Sitting behind an ornate desk on the second floor of the Kenya National Archives and Documentation Services building in Nairobi, Francis Mwangi is a satisfied man.
As the institution’s director, Mwangi has overseen one of the most tumultuous journeys to have some of Kenya’s most treasured historical records repatriated back to the country from the United Kingdom.
Last week, the UK government handed over modern digital equipment that will assist the Kenyan government in accessing over 300,000 colonial-era documents that had been received in December 2024.
The documents were taken away on the eve of Kenya’s independence so that the government of Her Majesty Queen Elizabeth II would not be incriminated for atrocities committed against the Kenyan people.
Since then, Mwangi has been guarding the digital components containing raw files of the documents with his life.
“I am guarding it with my life. I have a team that is working on the final touches to determine how Kenyans will access the documents.”
The 60-year journey to have these documents released back to Kenya has been an arduous one. The clamour to have them repatriated began shortly after independence in 1964, when the new Parliament started to work on the Public Archives and Documentation Act.
A key clause in the Act required the director in charge of the Kenya National Archives to get the documents back.
The clause said the director shall “take such steps as may be necessary to acquire and have returned to Kenya any public records or records of historical value to Kenya which may have been exported before the commencement of this Act”.
In 1967, the government followed up by forming an inter-ministerial committee to have documents come back. Over the years that followed, the UK government resisted calls to have such records returned to Kenya, arguing they were the property of the British government.
Kenya exerted more pressure by sending officers to London in a bid to get copies of these records.
“We got some microfilmed records during the Mau Mau case against the British that was instituted against the UK government in 2009. The Mau Mau legal team needed to have some of the records for reference during the case. Apparently, some of these records were stored in a high-security installation, so you can imagine the challenges of wrestling them from such a place,” Mwangi said.
Hanslope Park was described as “the fortress-like warehouse for top-secret government files,” and the documents here were never made public.

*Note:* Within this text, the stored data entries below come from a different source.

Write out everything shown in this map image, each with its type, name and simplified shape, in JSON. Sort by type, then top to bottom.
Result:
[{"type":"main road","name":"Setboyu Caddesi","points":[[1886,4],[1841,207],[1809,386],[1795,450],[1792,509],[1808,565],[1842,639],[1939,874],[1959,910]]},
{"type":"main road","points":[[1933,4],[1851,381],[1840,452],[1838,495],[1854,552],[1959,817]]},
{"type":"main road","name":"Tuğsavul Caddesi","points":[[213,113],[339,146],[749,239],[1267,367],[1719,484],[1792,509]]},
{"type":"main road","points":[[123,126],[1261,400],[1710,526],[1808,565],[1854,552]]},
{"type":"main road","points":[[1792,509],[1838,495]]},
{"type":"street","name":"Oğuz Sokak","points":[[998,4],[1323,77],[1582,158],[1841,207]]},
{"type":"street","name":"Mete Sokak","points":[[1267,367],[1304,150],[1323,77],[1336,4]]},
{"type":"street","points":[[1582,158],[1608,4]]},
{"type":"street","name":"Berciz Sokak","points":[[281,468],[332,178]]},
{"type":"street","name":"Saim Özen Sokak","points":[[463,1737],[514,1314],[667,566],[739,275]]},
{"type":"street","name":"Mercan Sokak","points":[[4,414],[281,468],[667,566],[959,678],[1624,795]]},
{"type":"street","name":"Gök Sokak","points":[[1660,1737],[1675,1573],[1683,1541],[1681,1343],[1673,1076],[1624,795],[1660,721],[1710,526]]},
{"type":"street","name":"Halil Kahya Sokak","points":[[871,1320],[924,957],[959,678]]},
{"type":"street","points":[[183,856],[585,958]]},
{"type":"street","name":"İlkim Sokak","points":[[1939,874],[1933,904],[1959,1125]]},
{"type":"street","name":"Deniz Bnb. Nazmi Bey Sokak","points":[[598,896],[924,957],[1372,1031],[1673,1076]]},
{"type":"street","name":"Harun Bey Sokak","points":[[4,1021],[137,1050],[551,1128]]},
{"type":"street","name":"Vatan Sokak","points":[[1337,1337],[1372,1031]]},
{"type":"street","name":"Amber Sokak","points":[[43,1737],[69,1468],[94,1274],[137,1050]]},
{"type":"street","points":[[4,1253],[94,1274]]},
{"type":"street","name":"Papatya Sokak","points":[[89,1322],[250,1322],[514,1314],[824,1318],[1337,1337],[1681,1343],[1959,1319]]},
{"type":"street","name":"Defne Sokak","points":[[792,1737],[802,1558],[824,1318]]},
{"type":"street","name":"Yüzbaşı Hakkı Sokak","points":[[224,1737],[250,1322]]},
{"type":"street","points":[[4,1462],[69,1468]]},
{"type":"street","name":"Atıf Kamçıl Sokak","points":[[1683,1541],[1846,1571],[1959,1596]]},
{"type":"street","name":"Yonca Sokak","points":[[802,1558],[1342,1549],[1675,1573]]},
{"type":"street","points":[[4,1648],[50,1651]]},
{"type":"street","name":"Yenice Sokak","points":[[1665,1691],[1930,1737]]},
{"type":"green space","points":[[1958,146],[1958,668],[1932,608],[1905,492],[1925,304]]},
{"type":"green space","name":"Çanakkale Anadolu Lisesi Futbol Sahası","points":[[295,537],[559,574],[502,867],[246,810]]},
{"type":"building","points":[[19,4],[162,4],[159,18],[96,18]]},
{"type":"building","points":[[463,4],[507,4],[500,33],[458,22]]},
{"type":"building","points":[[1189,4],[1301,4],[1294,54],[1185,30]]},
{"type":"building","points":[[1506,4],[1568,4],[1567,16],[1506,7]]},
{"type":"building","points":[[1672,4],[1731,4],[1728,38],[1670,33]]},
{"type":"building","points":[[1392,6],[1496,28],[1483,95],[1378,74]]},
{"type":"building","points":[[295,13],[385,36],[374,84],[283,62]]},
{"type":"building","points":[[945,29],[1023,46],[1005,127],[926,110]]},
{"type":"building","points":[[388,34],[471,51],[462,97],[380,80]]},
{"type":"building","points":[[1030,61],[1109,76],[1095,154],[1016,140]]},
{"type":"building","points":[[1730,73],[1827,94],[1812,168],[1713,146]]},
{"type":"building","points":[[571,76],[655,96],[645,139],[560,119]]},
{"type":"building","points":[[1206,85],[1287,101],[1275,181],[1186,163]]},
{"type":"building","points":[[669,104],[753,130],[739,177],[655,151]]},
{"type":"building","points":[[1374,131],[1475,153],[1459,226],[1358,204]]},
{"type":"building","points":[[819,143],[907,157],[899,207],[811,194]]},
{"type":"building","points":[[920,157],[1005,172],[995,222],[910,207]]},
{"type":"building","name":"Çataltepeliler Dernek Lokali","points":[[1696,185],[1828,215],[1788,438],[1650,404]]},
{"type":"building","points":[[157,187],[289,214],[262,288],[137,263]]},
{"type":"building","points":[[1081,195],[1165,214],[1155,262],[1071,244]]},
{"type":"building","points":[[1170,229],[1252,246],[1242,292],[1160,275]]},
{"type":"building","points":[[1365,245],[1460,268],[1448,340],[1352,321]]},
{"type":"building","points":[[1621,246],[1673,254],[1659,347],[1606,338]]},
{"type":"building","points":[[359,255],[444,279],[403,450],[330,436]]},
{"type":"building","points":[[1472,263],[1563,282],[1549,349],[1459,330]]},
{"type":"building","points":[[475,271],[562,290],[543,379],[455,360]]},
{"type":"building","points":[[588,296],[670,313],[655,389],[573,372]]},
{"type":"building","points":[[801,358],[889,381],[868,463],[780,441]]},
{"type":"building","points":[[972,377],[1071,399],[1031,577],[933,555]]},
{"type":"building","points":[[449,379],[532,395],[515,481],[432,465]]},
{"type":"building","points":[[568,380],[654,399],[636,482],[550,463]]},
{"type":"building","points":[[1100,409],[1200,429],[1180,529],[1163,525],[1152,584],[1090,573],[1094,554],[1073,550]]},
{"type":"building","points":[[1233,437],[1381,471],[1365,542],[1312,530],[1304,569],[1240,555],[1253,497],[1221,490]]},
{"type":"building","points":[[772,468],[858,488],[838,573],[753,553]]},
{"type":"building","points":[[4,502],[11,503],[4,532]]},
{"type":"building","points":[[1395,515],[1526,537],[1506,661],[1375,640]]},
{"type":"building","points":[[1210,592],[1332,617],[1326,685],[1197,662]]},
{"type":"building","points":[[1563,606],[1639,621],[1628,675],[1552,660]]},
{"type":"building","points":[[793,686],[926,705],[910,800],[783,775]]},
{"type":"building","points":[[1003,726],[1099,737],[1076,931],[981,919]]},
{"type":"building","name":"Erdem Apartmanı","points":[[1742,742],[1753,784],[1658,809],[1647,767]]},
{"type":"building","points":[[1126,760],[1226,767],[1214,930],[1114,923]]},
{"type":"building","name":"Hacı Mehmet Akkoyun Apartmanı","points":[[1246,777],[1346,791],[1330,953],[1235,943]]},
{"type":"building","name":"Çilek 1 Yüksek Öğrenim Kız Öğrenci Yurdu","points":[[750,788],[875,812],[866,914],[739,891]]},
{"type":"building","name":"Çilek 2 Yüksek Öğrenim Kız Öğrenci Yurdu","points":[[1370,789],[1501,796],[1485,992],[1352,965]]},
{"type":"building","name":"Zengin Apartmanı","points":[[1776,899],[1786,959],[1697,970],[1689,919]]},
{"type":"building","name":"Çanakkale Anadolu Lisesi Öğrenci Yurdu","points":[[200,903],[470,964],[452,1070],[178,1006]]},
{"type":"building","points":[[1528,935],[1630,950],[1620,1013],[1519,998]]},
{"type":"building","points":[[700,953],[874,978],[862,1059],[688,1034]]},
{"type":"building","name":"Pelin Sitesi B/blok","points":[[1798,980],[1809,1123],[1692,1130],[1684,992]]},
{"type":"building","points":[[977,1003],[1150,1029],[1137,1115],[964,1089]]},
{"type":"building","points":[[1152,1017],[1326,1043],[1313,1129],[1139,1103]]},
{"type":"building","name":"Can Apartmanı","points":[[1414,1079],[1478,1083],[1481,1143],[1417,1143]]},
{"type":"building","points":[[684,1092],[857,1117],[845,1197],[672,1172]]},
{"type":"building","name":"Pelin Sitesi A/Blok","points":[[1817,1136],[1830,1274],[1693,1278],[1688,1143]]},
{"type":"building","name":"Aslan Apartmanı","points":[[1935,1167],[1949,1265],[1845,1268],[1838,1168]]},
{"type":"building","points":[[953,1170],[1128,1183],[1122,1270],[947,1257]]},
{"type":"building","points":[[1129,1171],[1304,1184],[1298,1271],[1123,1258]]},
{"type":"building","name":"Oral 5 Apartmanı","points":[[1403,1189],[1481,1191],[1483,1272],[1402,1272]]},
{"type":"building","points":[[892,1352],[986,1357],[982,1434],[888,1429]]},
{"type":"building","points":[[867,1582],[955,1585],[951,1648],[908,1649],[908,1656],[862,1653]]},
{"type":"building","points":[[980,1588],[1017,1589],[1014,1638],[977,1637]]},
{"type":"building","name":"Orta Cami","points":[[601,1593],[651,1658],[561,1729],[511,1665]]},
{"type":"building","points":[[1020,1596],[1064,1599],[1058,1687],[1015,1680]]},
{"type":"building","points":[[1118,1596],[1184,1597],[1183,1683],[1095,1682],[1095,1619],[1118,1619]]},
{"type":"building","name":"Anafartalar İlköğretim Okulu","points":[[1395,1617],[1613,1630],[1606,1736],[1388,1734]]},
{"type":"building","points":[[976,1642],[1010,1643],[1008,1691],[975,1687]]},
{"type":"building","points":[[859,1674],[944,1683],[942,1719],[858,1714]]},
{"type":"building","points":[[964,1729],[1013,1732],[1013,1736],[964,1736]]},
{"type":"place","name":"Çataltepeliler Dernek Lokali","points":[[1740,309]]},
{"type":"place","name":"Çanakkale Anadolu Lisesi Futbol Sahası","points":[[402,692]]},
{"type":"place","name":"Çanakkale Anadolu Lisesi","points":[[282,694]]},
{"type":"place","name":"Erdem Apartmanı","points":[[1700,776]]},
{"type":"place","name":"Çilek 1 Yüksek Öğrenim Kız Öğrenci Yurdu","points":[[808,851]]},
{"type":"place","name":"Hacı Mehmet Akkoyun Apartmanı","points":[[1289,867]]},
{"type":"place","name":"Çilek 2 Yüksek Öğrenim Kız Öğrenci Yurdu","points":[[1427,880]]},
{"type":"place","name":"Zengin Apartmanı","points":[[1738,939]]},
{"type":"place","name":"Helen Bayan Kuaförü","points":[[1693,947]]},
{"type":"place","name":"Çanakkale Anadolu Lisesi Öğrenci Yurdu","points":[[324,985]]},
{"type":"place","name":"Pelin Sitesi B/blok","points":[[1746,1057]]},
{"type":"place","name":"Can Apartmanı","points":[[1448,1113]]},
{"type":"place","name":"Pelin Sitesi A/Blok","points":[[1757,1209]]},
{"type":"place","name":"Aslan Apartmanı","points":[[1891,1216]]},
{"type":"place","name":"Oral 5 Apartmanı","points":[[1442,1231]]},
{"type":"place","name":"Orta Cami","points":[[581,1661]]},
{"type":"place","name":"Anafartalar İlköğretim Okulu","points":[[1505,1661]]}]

The place has a long history, especially that relating to World War II. Britain’s radio security service was based here, and so were the speech “scrabbling” operations during the war.
During the Mau Mau case, the world got a glimpse of the secrets that lay in Hanslope Park, especially those relating to atrocities committed against the Mau Mau fighters.
One such document used in court, dated 17 January 1955 and labelled ‘TOP SECRET’ shows how one District Officer was accused of “murder by beating up and roasting alive of one African in a Home Guard Post”.
Interestingly, the telegram to the Secretary of State recommended that the eight Europeans charged with those crimes be granted immunity from prosecution under a new set of rules.
Other documents relate to the deplorable conditions within the so-called ‘screening camps’ where the colonial government sought to break the will of Kenyans deemed to be sympathetic to the Mau Mau cause.
Another transmission by A. Young, who had been sent to Kenya to oversee the police, said “the horror of the so-called screening camps, which, in my judgement, now present a state of affairs so deplorable that they should be investigated without delay”.
Given the gravity of such accusations against its officers, it is not a surprise that the colonial administration and successive governments were unwilling to release these documents for fear of being held responsible.
In 2013, Mwangi and his team visited Hanslope Park, where the UK government promised, albeit reluctantly, to digitize some records. “We clearly told them that their right to have the documents in the UK was over,” he says. The records under file FCO 141 were later stored at The National Archives in London.
Undeterred, Mwangi made another pivotal trip to Australia in June 2017, where he articulated his quest for Britain to return these materials with the global head of the International Council of Archives.
“I made more noise to the overall boss who said the UK has agreed to give us digital copies of these records at their cost. That was a win for us. In any case the head of the archives in the UK was leaving office in 2023 and did not want to go before we got these records,” says Mwangi.
Finally, in December 2024, UK High Commissioner to Kenya Neil Wigan handed over the digitised archival material relating to the Mau Mau era and intelligence relating to Kenya’s nationalists who were in the forefront of agitating for independence.
Does Mwangi now believe Kenya has all the records it was clamouring for?
“I will only confirm that once we open all the documents and compare with the listicle I saw in London,” he says.
“Remember there were attempts to alter Kenya’s history by redacting some portions that incriminate the British in the atrocities.”